Collection entries:
[Start of Attachment]
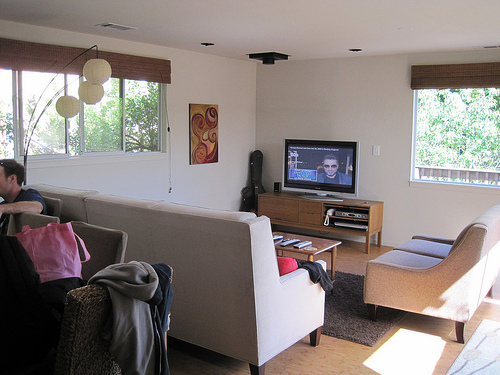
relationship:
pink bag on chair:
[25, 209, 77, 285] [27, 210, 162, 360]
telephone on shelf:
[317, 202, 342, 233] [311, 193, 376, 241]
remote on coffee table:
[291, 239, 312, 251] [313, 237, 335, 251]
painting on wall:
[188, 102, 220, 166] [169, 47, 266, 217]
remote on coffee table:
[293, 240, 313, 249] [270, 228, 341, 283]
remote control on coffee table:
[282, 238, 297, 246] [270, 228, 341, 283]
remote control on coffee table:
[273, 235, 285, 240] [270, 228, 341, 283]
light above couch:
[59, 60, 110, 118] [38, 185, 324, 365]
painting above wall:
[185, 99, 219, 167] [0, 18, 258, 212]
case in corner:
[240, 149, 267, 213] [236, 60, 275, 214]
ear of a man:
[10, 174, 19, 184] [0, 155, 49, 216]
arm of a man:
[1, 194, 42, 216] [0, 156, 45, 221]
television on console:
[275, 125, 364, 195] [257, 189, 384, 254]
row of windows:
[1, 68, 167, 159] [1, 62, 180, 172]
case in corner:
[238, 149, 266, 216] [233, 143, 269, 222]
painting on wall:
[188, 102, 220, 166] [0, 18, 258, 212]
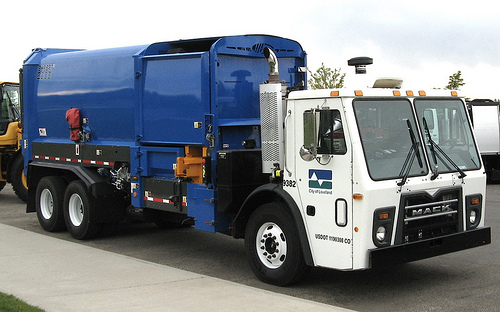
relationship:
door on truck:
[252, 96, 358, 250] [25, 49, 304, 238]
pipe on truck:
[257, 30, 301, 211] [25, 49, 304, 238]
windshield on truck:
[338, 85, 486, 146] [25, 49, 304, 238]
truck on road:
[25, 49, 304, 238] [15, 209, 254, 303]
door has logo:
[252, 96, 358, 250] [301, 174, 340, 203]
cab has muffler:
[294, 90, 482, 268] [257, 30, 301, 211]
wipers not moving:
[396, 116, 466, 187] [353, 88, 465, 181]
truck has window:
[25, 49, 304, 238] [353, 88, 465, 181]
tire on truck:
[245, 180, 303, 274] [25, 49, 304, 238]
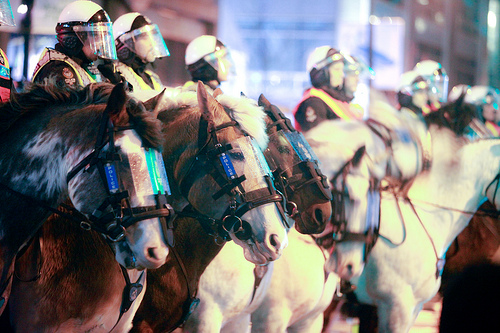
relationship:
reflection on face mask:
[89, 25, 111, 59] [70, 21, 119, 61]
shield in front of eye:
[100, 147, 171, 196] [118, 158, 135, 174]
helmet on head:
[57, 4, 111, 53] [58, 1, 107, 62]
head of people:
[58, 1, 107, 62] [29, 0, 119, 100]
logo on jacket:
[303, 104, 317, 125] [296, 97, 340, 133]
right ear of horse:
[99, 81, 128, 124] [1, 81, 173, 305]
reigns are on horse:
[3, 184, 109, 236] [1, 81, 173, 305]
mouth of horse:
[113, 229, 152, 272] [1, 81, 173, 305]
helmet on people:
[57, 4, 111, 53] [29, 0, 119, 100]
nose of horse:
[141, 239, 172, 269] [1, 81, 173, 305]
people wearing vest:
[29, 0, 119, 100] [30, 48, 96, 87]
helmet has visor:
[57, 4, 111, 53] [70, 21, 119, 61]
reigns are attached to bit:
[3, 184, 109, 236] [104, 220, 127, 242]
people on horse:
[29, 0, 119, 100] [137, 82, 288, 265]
[End of Attachment]
[Start of Attachment]
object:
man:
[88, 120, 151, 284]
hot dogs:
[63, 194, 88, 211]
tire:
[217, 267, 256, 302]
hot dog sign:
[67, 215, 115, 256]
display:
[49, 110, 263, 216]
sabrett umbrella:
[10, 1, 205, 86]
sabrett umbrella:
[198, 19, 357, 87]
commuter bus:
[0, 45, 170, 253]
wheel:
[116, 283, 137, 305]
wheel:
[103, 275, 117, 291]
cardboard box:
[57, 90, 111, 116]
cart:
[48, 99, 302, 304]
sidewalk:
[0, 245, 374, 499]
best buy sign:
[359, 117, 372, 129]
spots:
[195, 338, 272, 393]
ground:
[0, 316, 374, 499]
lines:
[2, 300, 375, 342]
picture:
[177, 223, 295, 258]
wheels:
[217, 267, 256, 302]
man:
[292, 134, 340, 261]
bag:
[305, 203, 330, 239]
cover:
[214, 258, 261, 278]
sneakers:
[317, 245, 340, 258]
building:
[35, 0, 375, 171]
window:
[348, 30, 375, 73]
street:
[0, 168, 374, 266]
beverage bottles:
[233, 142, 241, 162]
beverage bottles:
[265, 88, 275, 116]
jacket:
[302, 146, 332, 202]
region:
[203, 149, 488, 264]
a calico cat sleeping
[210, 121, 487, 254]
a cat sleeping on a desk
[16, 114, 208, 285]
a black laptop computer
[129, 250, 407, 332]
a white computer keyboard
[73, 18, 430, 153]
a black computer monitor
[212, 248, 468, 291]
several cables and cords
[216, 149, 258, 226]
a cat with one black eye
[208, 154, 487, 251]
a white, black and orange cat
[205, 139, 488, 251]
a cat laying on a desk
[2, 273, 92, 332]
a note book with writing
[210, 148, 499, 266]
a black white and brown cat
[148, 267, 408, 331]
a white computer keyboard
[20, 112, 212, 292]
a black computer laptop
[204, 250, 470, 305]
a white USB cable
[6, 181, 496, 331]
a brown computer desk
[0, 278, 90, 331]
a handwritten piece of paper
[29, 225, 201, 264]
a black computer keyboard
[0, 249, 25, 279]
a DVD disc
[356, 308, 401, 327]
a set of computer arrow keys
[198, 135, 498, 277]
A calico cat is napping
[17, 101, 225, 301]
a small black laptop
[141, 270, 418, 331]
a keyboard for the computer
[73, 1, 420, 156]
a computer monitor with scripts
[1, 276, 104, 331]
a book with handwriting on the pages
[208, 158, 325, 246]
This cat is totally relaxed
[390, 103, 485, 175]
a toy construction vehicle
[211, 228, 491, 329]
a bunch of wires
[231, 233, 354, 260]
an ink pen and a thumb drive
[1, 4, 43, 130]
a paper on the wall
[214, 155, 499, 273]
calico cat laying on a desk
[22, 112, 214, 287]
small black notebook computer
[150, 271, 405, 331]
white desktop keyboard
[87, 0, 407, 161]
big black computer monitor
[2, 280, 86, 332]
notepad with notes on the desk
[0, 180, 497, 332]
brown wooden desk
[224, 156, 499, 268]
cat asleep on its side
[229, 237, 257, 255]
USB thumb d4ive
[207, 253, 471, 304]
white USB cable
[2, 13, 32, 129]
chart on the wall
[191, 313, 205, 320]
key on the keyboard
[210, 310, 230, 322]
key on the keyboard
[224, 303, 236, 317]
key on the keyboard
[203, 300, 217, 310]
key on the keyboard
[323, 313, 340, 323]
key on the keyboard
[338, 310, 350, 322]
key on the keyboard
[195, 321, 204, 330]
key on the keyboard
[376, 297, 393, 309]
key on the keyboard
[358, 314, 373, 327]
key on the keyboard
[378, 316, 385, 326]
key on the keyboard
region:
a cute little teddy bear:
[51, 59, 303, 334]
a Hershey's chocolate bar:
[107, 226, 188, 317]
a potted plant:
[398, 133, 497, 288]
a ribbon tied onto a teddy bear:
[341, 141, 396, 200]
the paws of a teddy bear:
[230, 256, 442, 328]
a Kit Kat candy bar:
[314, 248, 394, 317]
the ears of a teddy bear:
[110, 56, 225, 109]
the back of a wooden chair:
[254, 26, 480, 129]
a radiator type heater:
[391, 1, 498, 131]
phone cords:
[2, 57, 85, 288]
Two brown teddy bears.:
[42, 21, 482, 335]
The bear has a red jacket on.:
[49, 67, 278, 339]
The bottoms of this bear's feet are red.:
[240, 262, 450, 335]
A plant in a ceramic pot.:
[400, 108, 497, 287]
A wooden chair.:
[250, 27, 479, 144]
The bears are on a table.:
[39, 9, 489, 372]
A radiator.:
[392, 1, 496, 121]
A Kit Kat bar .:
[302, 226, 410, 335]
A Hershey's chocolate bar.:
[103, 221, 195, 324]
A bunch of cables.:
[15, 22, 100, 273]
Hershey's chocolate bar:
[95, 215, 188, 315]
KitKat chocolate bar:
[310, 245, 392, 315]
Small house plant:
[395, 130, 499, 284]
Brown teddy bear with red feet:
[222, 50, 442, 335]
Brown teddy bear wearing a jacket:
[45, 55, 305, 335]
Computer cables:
[End of Attachment]
### The task
Pull out every line of the rows that contains the string "helmet", matching case exactly.

### Written answer
helmet on head:
helmet on people:
helmet has visor:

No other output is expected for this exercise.